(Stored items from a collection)
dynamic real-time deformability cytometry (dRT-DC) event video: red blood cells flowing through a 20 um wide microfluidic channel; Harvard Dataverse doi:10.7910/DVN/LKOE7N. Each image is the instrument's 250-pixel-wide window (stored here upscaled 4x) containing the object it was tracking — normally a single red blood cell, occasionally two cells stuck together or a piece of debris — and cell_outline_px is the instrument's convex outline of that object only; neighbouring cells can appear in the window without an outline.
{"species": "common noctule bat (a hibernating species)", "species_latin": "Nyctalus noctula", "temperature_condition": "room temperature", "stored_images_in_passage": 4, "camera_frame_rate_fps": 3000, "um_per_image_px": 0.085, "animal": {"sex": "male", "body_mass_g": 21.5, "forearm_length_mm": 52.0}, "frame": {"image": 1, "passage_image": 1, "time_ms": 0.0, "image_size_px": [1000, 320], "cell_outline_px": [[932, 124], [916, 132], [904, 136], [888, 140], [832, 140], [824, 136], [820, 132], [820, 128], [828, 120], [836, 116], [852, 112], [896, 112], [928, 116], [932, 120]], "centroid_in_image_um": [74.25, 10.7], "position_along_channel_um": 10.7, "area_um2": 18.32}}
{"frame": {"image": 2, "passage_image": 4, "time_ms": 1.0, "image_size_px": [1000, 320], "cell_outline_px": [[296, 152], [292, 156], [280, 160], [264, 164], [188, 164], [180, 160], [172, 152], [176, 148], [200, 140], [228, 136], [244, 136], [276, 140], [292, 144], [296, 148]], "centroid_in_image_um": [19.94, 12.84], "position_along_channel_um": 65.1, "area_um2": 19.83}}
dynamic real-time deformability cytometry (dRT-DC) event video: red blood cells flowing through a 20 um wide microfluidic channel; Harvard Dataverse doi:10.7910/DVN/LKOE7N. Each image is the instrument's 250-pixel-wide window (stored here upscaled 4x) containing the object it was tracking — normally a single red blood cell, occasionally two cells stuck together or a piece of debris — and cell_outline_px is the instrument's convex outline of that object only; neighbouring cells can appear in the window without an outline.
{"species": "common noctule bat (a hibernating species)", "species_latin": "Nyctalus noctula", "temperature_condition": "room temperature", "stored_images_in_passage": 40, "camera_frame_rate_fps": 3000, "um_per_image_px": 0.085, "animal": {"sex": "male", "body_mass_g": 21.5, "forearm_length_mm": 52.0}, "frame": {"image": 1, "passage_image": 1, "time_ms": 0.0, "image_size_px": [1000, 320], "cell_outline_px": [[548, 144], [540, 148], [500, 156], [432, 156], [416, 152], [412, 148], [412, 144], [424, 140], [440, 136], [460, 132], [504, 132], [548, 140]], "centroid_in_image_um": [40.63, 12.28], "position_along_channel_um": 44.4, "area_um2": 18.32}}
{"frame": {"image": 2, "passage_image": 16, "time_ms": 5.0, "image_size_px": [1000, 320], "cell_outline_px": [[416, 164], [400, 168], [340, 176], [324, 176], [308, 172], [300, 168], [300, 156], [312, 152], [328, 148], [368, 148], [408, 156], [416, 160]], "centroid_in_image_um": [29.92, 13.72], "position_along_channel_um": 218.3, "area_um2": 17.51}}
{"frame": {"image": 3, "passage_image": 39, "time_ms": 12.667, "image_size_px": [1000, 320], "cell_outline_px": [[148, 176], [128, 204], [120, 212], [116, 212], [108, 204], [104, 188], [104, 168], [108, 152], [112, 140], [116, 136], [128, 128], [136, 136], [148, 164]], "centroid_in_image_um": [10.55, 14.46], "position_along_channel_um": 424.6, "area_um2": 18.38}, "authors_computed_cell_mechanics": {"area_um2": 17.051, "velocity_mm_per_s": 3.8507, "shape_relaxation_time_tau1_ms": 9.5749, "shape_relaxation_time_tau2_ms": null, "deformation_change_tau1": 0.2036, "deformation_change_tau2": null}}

■ What to produce ■
Write out every line exactly as it stands.

■ Exercise output ■
dynamic real-time deformability cytometry (dRT-DC) event video: red blood cells flowing through a 20 um wide microfluidic channel; Harvard Dataverse doi:10.7910/DVN/LKOE7N. Each image is the instrument's 250-pixel-wide window (stored here upscaled 4x) containing the object it was tracking — normally a single red blood cell, occasionally two cells stuck together or a piece of debris — and cell_outline_px is the instrument's convex outline of that object only; neighbouring cells can appear in the window without an outline.
{"species": "common noctule bat (a hibernating species)", "species_latin": "Nyctalus noctula", "temperature_condition": "room temperature", "stored_images_in_passage": 4, "camera_frame_rate_fps": 3000, "um_per_image_px": 0.085, "animal": {"sex": "male", "body_mass_g": 21.5, "forearm_length_mm": 52.0}, "frame": {"image": 1, "passage_image": 1, "time_ms": 0.0, "image_size_px": [1000, 320], "cell_outline_px": [[932, 124], [916, 132], [904, 136], [888, 140], [832, 140], [824, 136], [820, 132], [820, 128], [828, 120], [836, 116], [852, 112], [896, 112], [928, 116], [932, 120]], "centroid_in_image_um": [74.25, 10.7], "position_along_channel_um": 10.7, "area_um2": 18.32}}
{"frame": {"image": 2, "passage_image": 4, "time_ms": 1.0, "image_size_px": [1000, 320], "cell_outline_px": [[296, 152], [292, 156], [280, 160], [264, 164], [188, 164], [180, 160], [172, 152], [176, 148], [200, 140], [228, 136], [244, 136], [276, 140], [292, 144], [296, 148]], "centroid_in_image_um": [19.94, 12.84], "position_along_channel_um": 65.1, "area_um2": 19.83}}
dynamic real-time deformability cytometry (dRT-DC) event video: red blood cells flowing through a 20 um wide microfluidic channel; Harvard Dataverse doi:10.7910/DVN/LKOE7N. Each image is the instrument's 250-pixel-wide window (stored here upscaled 4x) containing the object it was tracking — normally a single red blood cell, occasionally two cells stuck together or a piece of debris — and cell_outline_px is the instrument's convex outline of that object only; neighbouring cells can appear in the window without an outline.
{"species": "common noctule bat (a hibernating species)", "species_latin": "Nyctalus noctula", "temperature_condition": "room temperature", "stored_images_in_passage": 40, "camera_frame_rate_fps": 3000, "um_per_image_px": 0.085, "animal": {"sex": "male", "body_mass_g": 21.5, "forearm_length_mm": 52.0}, "frame": {"image": 1, "passage_image": 1, "time_ms": 0.0, "image_size_px": [1000, 320], "cell_outline_px": [[548, 144], [540, 148], [500, 156], [432, 156], [416, 152], [412, 148], [412, 144], [424, 140], [440, 136], [460, 132], [504, 132], [548, 140]], "centroid_in_image_um": [40.63, 12.28], "position_along_channel_um": 44.4, "area_um2": 18.32}}
{"frame": {"image": 2, "passage_image": 16, "time_ms": 5.0, "image_size_px": [1000, 320], "cell_outline_px": [[416, 164], [400, 168], [340, 176], [324, 176], [308, 172], [300, 168], [300, 156], [312, 152], [328, 148], [368, 148], [408, 156], [416, 160]], "centroid_in_image_um": [29.92, 13.72], "position_along_channel_um": 218.3, "area_um2": 17.51}}
{"frame": {"image": 3, "passage_image": 39, "time_ms": 12.667, "image_size_px": [1000, 320], "cell_outline_px": [[148, 176], [128, 204], [120, 212], [116, 212], [108, 204], [104, 188], [104, 168], [108, 152], [112, 140], [116, 136], [128, 128], [136, 136], [148, 164]], "centroid_in_image_um": [10.55, 14.46], "position_along_channel_um": 424.6, "area_um2": 18.38}, "authors_computed_cell_mechanics": {"area_um2": 17.051, "velocity_mm_per_s": 3.8507, "shape_relaxation_time_tau1_ms": 9.5749, "shape_relaxation_time_tau2_ms": null, "deformation_change_tau1": 0.2036, "deformation_change_tau2": null}}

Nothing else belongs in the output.